This journal entry is prepared solely to present a very basic version of my views toward marriage and the prenuptial agreement.
Now it’s often believed that marriage is the full culimination of a couple’s love. You date or court, and then after some time you become engaged, and finally you “marry”: but what does it mean to marry?
It’s easy to think marriage is the outward ceremony: the dressing up in the tuxedos and big white dress, having your family all come and witness, and the partaking of the vows… But is this really marriage?
This may be what marriage is to the minds of the people partaking in such, but to the government, marriage is nothing of the sort. The government doesn’t care if you love each other, or what vows you made to each other. Marriage is really a contract between the man and the woman which has been pre-written by the government. Upon close examination of this contract, you find little romance. Nearly the entire body of government law surrounding marriage is geared toward SEPERATION and DEATH.
Outside of a few minor tax benefits, and other little perks, marriage, by law, is a set of conditions as to who gets what upon SEPERATION or DEATH.

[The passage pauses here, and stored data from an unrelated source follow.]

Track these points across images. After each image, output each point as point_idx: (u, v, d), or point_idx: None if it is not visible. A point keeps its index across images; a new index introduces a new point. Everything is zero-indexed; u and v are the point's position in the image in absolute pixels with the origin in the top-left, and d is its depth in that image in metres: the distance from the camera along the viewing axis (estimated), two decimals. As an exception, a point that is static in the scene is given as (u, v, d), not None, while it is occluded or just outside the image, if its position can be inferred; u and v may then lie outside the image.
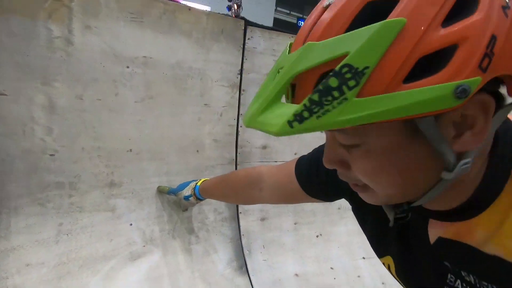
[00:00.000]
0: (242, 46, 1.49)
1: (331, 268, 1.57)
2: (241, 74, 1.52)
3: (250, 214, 1.59)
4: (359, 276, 1.57)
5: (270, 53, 1.57)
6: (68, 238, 1.12)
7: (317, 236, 1.66)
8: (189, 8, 1.33)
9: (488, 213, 0.38)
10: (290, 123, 0.27)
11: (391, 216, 0.45)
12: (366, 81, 0.25)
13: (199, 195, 1.17)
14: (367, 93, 0.26)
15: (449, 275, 0.46)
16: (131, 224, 1.26)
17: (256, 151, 1.63)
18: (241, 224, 1.54)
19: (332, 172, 0.56)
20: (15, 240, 1.03)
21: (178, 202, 1.32)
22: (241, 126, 1.58)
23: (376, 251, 0.63)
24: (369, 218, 0.61)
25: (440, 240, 0.45)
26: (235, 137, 1.56)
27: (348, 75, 0.25)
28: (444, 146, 0.30)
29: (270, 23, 16.28)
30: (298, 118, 0.27)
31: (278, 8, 16.26)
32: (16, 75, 1.03)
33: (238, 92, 1.53)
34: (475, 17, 0.25)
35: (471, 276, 0.42)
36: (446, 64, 0.25)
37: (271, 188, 0.89)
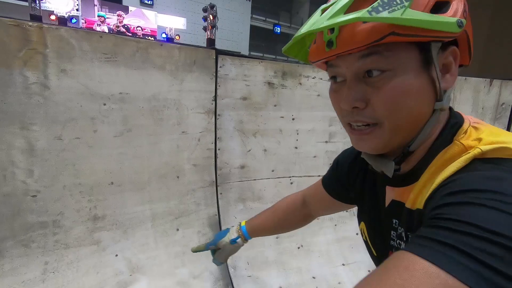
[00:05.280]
0: (214, 74, 1.58)
1: (313, 277, 1.66)
2: (215, 100, 1.60)
3: (233, 233, 1.66)
4: (339, 283, 1.66)
5: (241, 78, 1.66)
6: (55, 276, 1.15)
7: (298, 248, 1.75)
8: (161, 44, 1.40)
9: (418, 182, 0.47)
10: (369, 12, 0.36)
11: (390, 168, 0.49)
12: (412, 2, 0.37)
13: (247, 235, 1.03)
14: (414, 8, 0.38)
15: (391, 232, 0.54)
16: (116, 255, 1.30)
17: (235, 171, 1.71)
18: (225, 243, 1.61)
19: (348, 170, 0.66)
20: (0, 284, 1.05)
21: (218, 254, 1.04)
22: (219, 149, 1.65)
23: (359, 219, 0.72)
24: (366, 199, 0.68)
25: (393, 202, 0.55)
26: (213, 160, 1.63)
27: None
28: (439, 76, 0.43)
29: (247, 31, 16.50)
30: (375, 10, 0.36)
31: (254, 16, 16.55)
32: (-6, 123, 1.06)
33: (214, 117, 1.61)
34: None
35: (400, 227, 0.52)
36: (447, 10, 0.40)
37: (312, 202, 0.93)
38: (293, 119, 1.83)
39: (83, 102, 1.23)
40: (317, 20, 0.41)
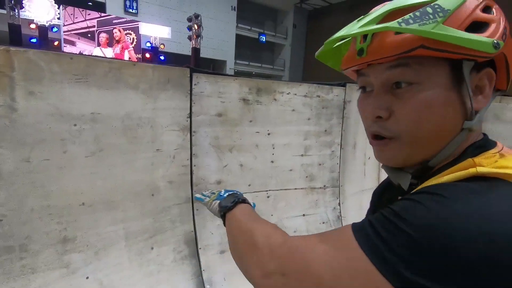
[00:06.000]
0: (189, 92, 1.60)
1: (290, 290, 1.68)
2: (190, 117, 1.62)
3: (210, 249, 1.66)
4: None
5: (216, 95, 1.69)
6: (21, 302, 1.13)
7: (275, 261, 1.76)
8: (134, 64, 1.42)
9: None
10: (399, 23, 0.37)
11: (406, 181, 0.47)
12: (448, 17, 0.38)
13: None
14: (448, 24, 0.38)
15: None
16: (87, 277, 1.28)
17: (211, 187, 1.72)
18: (201, 259, 1.61)
19: (378, 198, 0.63)
20: (-38, 313, 1.02)
21: None
22: (194, 166, 1.66)
23: None
24: None
25: None
26: (189, 177, 1.64)
27: (438, 10, 0.38)
28: (470, 95, 0.42)
29: (232, 40, 16.63)
30: (405, 22, 0.37)
31: (239, 25, 16.73)
32: (-44, 148, 1.04)
33: (189, 134, 1.63)
34: (498, 15, 0.41)
35: None
36: (485, 31, 0.39)
37: None
38: (268, 134, 1.87)
39: (53, 123, 1.22)
40: (351, 28, 0.42)
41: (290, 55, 19.21)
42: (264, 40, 17.85)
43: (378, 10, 0.41)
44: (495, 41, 0.38)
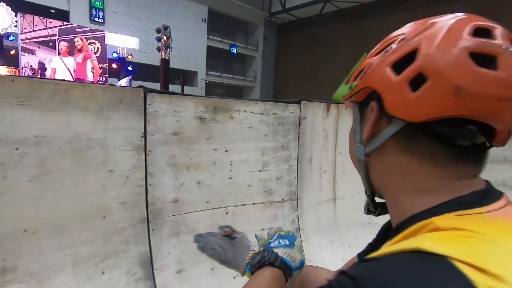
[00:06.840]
0: (143, 112, 1.60)
1: (248, 306, 1.69)
2: (145, 136, 1.62)
3: (167, 269, 1.64)
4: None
5: (172, 115, 1.71)
6: None
7: (234, 278, 1.78)
8: (83, 85, 1.40)
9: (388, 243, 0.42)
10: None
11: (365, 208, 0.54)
12: (349, 77, 0.49)
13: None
14: (347, 83, 0.49)
15: None
16: (29, 309, 1.22)
17: (167, 205, 1.71)
18: (156, 281, 1.59)
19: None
20: None
21: None
22: (150, 185, 1.65)
23: None
24: None
25: None
26: (144, 196, 1.63)
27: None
28: (358, 129, 0.48)
29: (203, 51, 16.66)
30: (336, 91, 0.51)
31: (211, 36, 16.84)
32: None
33: (143, 153, 1.62)
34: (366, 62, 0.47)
35: None
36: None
37: None
38: (226, 151, 1.91)
39: (-9, 148, 1.17)
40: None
41: (261, 66, 19.56)
42: (235, 51, 18.07)
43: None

When two lovers go to the courthouse, and fill out all their marriage paperwork, they think they’re finally bringing to full culimination their love for one another. They think they’re posting in big letters their undying faithfulness to one another, all over the walls of the courthouse and the world. There couldn’t be anything farther from the case.
In fact, what they’re doing (mainly) is asking the government: “Hey, if things don’t work out between us, we need a third party to come in and make sure all the things we’ve accumulated while we were together is divided properly. We want these assets to be divided according to the procedure denoted in U.S. law under ‘marriage’.”
I don’t really consider the distribution of assets upon DEATH a real benefit to marriage, as this could just as easily be accomplished by a good thoroughly written will.
Marriage law has to do with who gets the house, the money in the bank account, the car(s), and who gets custody of the children …. all upon SEPERATION. What you’re doing (mainly) when you fill out the marriage license is saying you want your relationship to have this procedure done if, and only if, you SEPERATE.
So you see, if you’re even getting “married” to begin with, you’re almost presupposing the fact that things may not work out, and you’re looking after yourself and your assets.
I’m not saying this is bad. I believe in it wholeheartedly. It’s oftentimes misunderstood, however, that marriage is some sort of unity between a couple. Maybe somewhat, but that’s not the main gist of what marriage is. Sharing a lastname, calling each other “Mr” and “Mrs”, etc, is not much of a big deal. There are some benefits you can find to marriage, which are pretty good, but it’s still not what people are thinking of when they think of what marriage is. If you want an idea as to what kinds of things you’re actually agreeing to when filling out a marriage contract, check out the web link below:
The most notable example I see as a benefit of marriage is the inheritance of property of the spouse upon death of the spouse. That’s a real benefit. (though this can be better handled with a will). It’s not what most people are thinking of, however, when they’re getting “married”.
Now it’s often the case that people think that bringing a prenuptial agreement into the equation “ruins the romance”. This is unjustified. What a prenuptial agreement is is nothing more than telling the government: “Hey, I like some of the ways you guys handle property, children, and other asset distribution if we seperate, but I don’t particularly like how such and such a condition is handled. I would rather these assets be divided this way, instead of that way.”
What I hope you see is that the “marriage license” you’re filling out with the government is just as lacking in romance as the prenuptial agreement. Marriage law seems mainly geared toward who gets what upon seperation, or making sure the spouse gets the assets upon death of the other. Not exactly romantic stuff.